I submitted a query and it wasn't answered.
There are two possibilities:
1. If your query was submitted within one week of an update it's likely that it will appear on the next update.
2. The place you queried about was already listed on the website at the time of your query. Try the search again and use our search tips.

You have a place name listed as 'No Longer Exists', but I KNOW it still exists.
There are two possible answers:

1. It may still 'exist' but the place name may no longer be officially recognized by the government. It's not the place that doesn't exist, but the name.

2. The place is not the one you seek, but a different place with the same name. It was not uncommon for several Ontario places to have the same name. The government did its best to rectify the situation which is why you rarely see two places in Ontario now with the same name.

'Osgoode' is a good example. There were two Osgoodes, both located in the same township. One was renamed and one remained the same. Therefore if you are looking for 'Osgoode, Ontario' you will see one listed as 'No Longer Exists' and one as 'Currently Exists'. You then have a dilemma figuring out which one you need!

You have a Township/County listed as 'Currently Exists'. It merged with another Township/County and hasn't existed in quite awhile, so why is it listed as 'Currently Exists'?
Over the past fifty years most of Ontario's Counties, Districts, and Townships have ceased to 'politically' exist due to amalgamation and municipal changes. On recent maps and other geographical representations, these areas are still listed, so Ontario Locator considers them to 'Currently Exist'.

You have a Place listed as 'Currently Exists', but it's a "ghost town"
Because the place name still refers to the area, and the place name is still recognized.

I found a place in the census but it's in a different county than what is shown on the Ontario Locator
The "counties" used in a census are actually enumeration districts. These districts were used for enumeration and changed from census year to census year (which is why some places are in one district one year and a different district the next). Most enumeration districts did mirror geographic townships & geographic counties but there are some that did not. The information presented on the Ontario Locator refers to the geographic location of a place name, not the enumeration district. OntarioGenWeb's Census Project offers a list of places and their enumeration districts.

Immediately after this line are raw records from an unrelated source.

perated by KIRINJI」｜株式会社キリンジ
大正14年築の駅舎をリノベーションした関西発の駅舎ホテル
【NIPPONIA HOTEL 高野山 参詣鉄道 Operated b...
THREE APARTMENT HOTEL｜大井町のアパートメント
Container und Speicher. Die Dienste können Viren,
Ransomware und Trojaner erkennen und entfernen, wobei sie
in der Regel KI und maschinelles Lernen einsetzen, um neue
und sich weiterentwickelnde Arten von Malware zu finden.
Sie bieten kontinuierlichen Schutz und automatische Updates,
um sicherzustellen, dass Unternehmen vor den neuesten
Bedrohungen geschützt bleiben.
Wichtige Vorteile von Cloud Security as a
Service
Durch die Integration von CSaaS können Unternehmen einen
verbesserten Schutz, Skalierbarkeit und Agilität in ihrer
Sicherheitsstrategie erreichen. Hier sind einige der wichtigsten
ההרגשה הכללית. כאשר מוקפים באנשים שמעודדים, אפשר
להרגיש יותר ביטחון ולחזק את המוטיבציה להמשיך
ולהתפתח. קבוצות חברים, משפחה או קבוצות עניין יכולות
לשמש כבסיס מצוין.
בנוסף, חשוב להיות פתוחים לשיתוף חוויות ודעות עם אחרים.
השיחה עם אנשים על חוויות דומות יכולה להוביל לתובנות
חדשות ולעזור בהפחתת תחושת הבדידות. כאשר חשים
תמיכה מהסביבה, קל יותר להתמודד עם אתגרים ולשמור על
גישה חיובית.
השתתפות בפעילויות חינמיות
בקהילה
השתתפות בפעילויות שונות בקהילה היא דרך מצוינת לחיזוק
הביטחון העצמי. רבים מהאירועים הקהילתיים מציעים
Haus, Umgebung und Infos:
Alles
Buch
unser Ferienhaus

You have incorrect information posted. How do I let you know?
Please fill out the correction form and be sure to leave your e-mail address so I can get back to you if needed.

Still have a question?


Ontario Locator can help you with your genealogy research by giving you a more specific location to start your search.

If you, for instance, knew only that your ancestors came from 'Bytown, Upper Canada' where would you start your search? By searching the Ontario Locator you will learn that Upper Canada is now the Province of Ontario, and that Bytown was the former name of our capital city Ottawa. Instead of having to search throughout the entire province of Ontario for your ancestors you can localize your research to the specific area they lived.

Each village, town, city, township, county and district within Ontario has their own history, their own historical documents, and in quite a few cases their own genealogical resources that differ from other areas within Ontario. On a provincial level there are the census enumerations (organized by enumeration district) that took place every 10 years starting in 1851 but areas had local enumerations. For instance, Woodhouse Township in Norfolk County has an 1812 census and several places within the Niagara Region had very early censuses as well. Localizing your research gives you many more chances to find the persons you seek.

As most governmental records are first divided by county or district, then by township this would mean your first step in research would be to check township records instead of the entire county. Using this research method of township, then county, you cut down on time spent needlessly looking in the 'wrong' area.